— QUOTED PASSAGE —
The evaluation also found that the overall effectiveness of the program was hampered by the total amount of program funding. According to the evidence collected, the program could not achieve its overall objectives given limited resources available. Although the relevance of a contribution program was not questioned in and of itself, the ability of the IASPP to achieve its overall objectives given present funding levels was raised as a concern. Given this concern, some interviewees felt that diverting the funding to other programs under the national strategy could have a greater impact on addressing IAS-related concerns nationally. As a result, there is a need to examine the appropriate role for the IASPP, along with commensurate funding needed to effectively carry out this role for the program.

The evaluation also found that there are a number of areas that need to be addressed in the delivery of the program, including the implementation of an effective performance measurement strategy and the need to clearly communicate key priorities and objectives to potential proponents.

6.0 Recommendations

These recommendations are directed to the ADM, ESB.

Recommendations 1 and 2:

Overall, although there is a continued need for a contribution program in Canada to address IAS at the grassroots level, interviewees questioned the effectiveness of the IASPP to achieve its overall objectives given issues related to a lack of concise and focused program priorities and limited program funding. Most felt that although the individual projects funded by the program were generally successful in achieving their respective objectives, these results were at the local/community level. It was therefore felt that the contributions of the program resulted in marginal gains at the local/community level and not major impacts towards addressing IAS-related concerns at the national level. Some interviewees felt that given these results, the limited funds could be diverted to other programs under the national strategy to provide a greater impact at addressing IAS-related concerns at the national level.

Interviewees spoke of the need to re-examine the overall objectives of the program, in order to determine a few key priorities for the program where it could be expected to make a difference. At present, it was felt that the current objectives were too broad, resulting in the program being spread too thinly across the country, providing nominal funding to small localized projects, instead of focusing on a few key priorities that would result in the program making a bigger impact at addressing IAS-related concerns nationally.

Furthermore, limited program funding also had a negative impact on the overall effectiveness of the program to achieve its objectives, as it affected both the management of IASPP contribution agreements and Environment Canada’s ability to fulfil its coordinating role with respect to the national strategy. Many identified the need for a more effective coordination of the national strategy, something they felt was lacking at present.

Recommendation 1:

In the context of the upcoming renewal of the IASSC, the ADM, ESB should liaise with counterparts in participating departments and agencies to determine the appropriate role for the IASPP within the context of both the IASSC and EC departmental priorities, along with commensurate funding for the IASPP.

Recommendation 2:

Based on the decision taken with respect to the appropriate role and commensurate funding of the IASPP as per Recommendation 1, it is recommended that the program’s objectives be re-examined with an aim to develop a concise and more focused set of key priorities for the program to ensure that the IASPP contributes in an effective manner to both the national strategy and EC departmental priorities.

— EXCERPTED RECORDS —
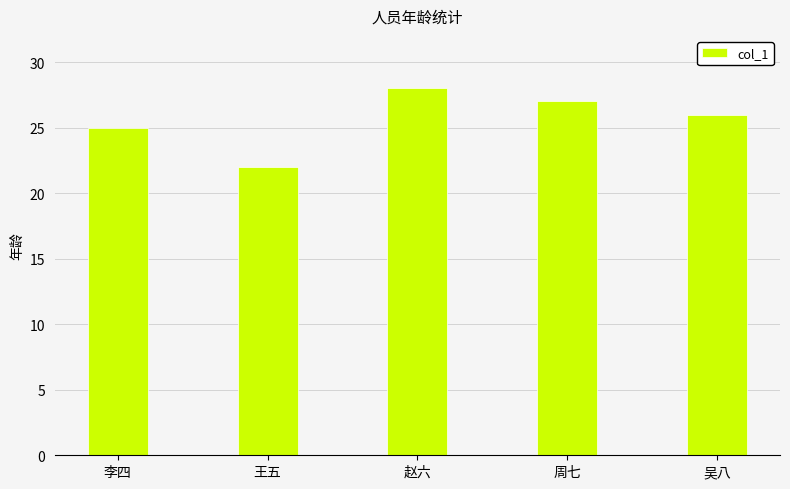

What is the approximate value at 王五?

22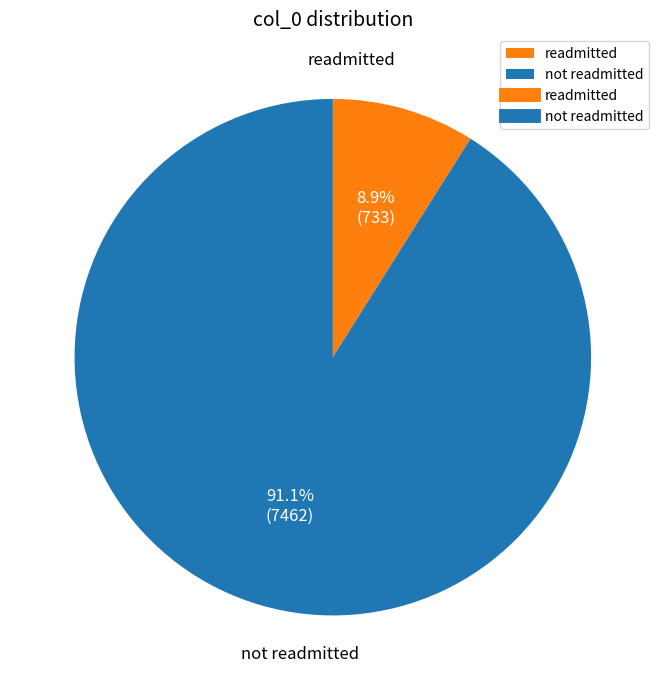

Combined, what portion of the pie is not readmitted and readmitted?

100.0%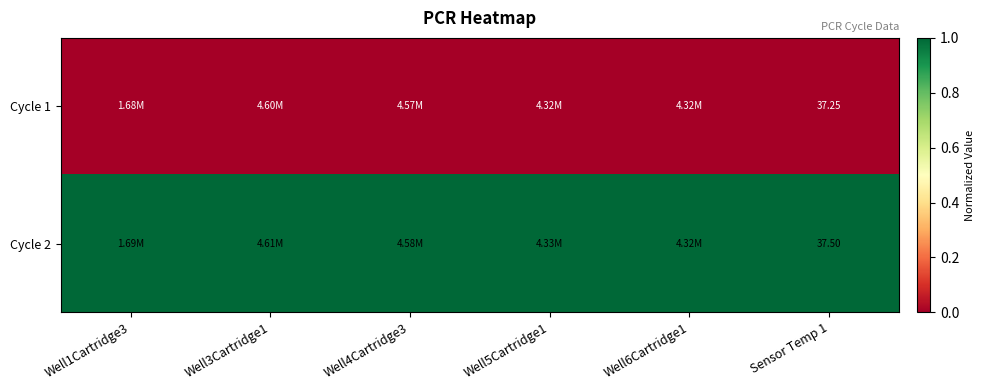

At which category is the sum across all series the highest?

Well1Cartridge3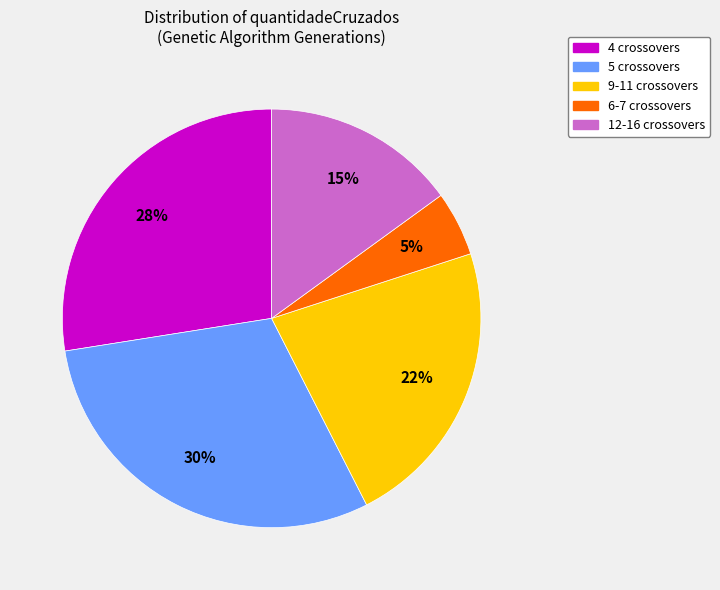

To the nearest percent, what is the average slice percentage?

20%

...

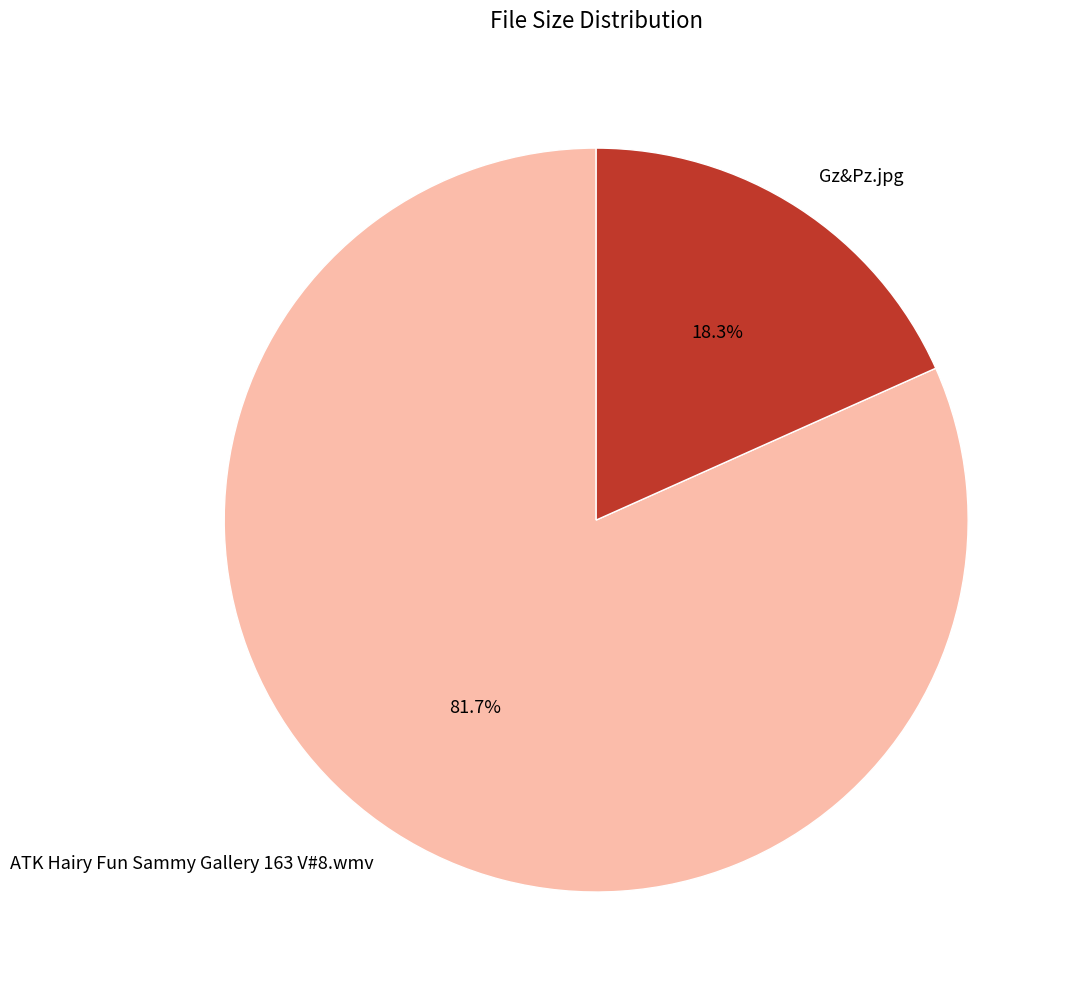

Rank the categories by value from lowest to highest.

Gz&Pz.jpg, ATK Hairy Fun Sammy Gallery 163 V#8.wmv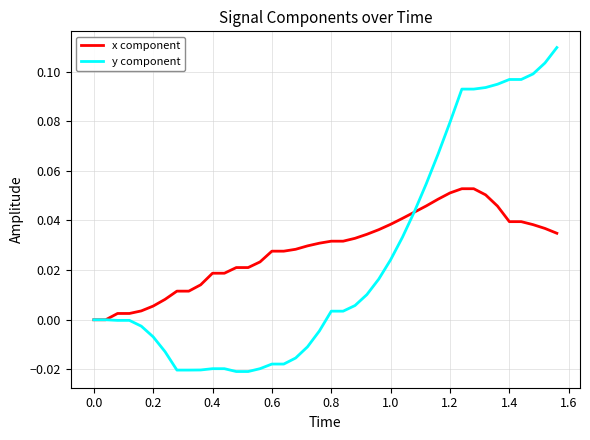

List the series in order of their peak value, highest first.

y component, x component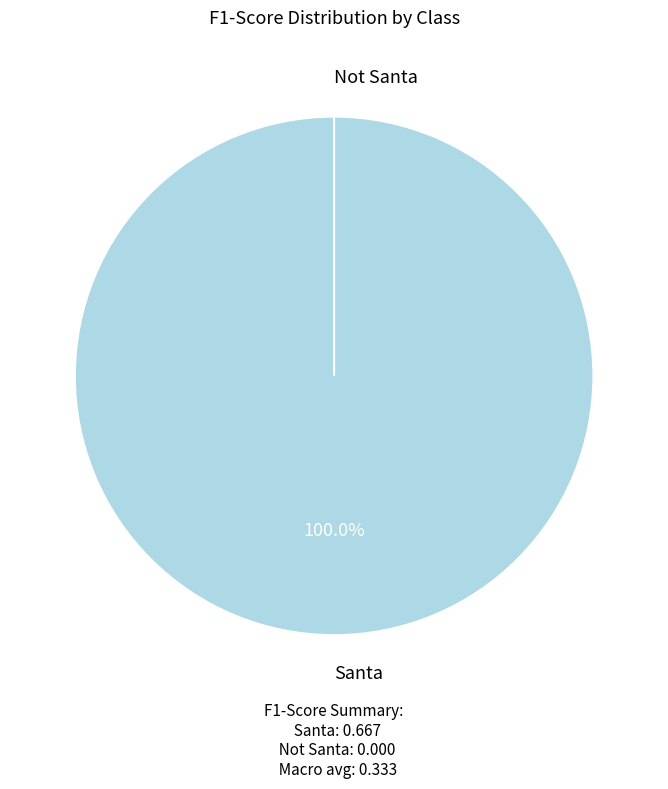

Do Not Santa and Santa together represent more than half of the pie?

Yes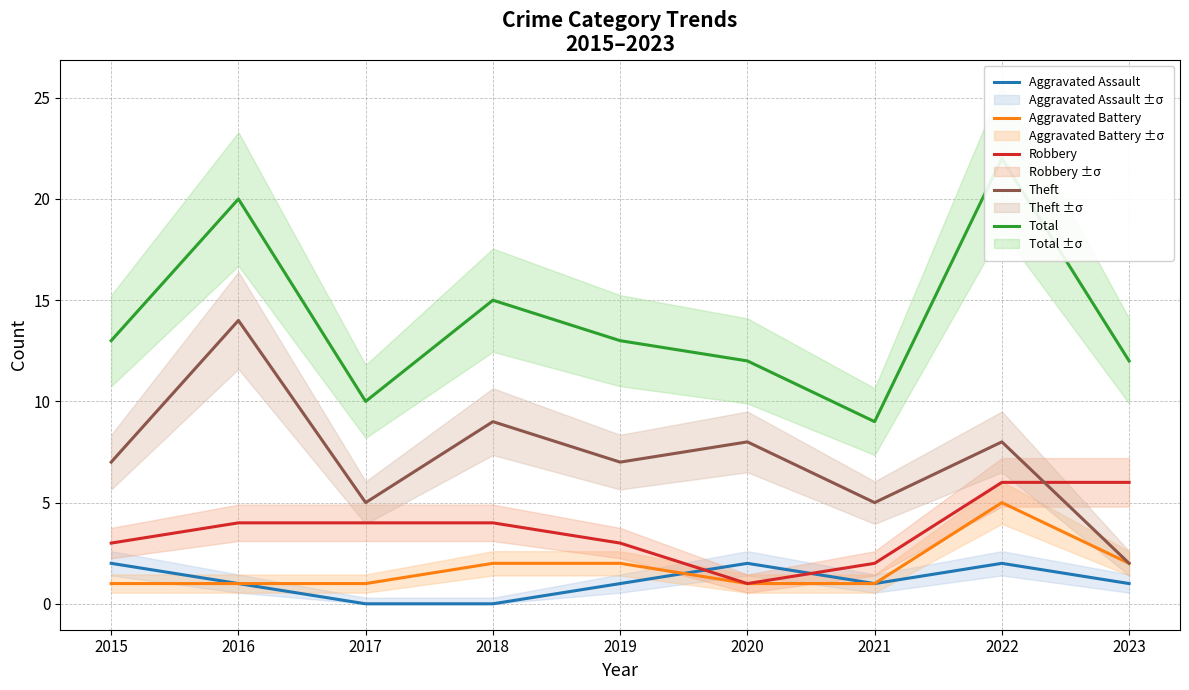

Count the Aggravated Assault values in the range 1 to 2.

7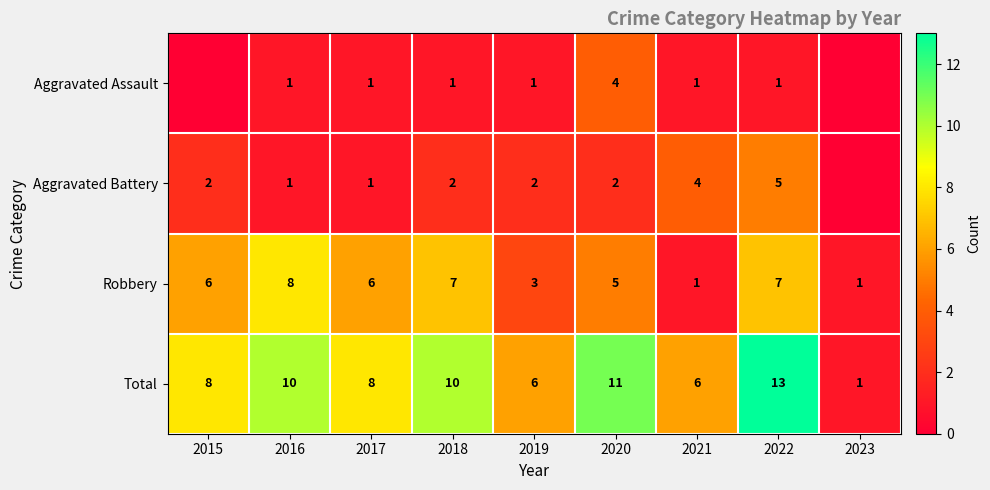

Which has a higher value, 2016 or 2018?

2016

---

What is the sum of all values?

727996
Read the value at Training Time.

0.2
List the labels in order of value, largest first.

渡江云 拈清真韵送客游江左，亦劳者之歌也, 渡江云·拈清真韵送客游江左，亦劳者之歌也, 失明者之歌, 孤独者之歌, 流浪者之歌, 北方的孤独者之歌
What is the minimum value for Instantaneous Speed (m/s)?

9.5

— TASK TO COMPLETE —
Answer these questions from the program evaluation excerpt:
(a) To whom are the recommendations directed?
(b) According to interviewees, at what level were the results of the individually funded projects achieved?
(c) What upcoming event sets the context for Recommendation 1?
None of the lines are needed for this work.

— EXERCISE RESPONSE —
(a) The ADM, ESB.
(b) The local/community level.
(c) The renewal of the IASSC.